▶ _DATA SUPPLIED_
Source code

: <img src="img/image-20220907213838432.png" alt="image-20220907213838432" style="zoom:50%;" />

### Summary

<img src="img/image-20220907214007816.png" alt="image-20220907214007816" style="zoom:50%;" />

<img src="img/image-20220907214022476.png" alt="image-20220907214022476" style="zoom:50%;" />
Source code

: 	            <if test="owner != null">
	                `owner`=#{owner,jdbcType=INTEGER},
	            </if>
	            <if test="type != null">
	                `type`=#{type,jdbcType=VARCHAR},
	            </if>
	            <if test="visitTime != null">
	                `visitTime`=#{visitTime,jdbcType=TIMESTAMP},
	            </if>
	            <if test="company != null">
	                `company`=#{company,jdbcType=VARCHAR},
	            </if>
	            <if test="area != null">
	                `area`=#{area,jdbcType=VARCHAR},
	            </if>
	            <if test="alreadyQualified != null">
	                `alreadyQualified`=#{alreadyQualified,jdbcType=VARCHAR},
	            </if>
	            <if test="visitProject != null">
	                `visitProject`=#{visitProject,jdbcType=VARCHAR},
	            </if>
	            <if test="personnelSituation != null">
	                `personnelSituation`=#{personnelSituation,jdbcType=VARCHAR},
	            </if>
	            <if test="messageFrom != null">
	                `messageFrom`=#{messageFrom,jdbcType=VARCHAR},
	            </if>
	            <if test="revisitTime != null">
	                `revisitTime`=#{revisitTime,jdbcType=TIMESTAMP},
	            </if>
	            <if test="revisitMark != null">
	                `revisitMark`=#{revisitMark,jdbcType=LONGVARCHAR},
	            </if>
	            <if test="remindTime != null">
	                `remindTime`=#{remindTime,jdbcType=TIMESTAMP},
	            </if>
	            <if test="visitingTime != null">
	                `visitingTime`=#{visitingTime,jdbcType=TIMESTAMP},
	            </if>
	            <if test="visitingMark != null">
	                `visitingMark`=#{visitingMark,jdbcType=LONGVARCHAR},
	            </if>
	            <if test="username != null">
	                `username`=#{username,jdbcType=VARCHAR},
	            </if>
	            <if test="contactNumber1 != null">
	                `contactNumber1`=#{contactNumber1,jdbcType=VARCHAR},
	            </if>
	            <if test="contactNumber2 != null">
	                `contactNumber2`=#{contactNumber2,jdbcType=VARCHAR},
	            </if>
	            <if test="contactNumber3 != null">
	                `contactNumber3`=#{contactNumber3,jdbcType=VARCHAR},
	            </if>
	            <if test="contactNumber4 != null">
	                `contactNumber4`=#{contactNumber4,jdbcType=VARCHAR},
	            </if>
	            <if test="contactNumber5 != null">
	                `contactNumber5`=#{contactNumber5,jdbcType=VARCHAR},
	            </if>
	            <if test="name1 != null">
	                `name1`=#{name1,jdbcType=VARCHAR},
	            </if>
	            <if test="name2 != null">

▶ _ASSIGNMENT_
Count the lines in the records above that contain the string "messageFrom", and give only that number.

▶ _YOUR RESPONSE_
2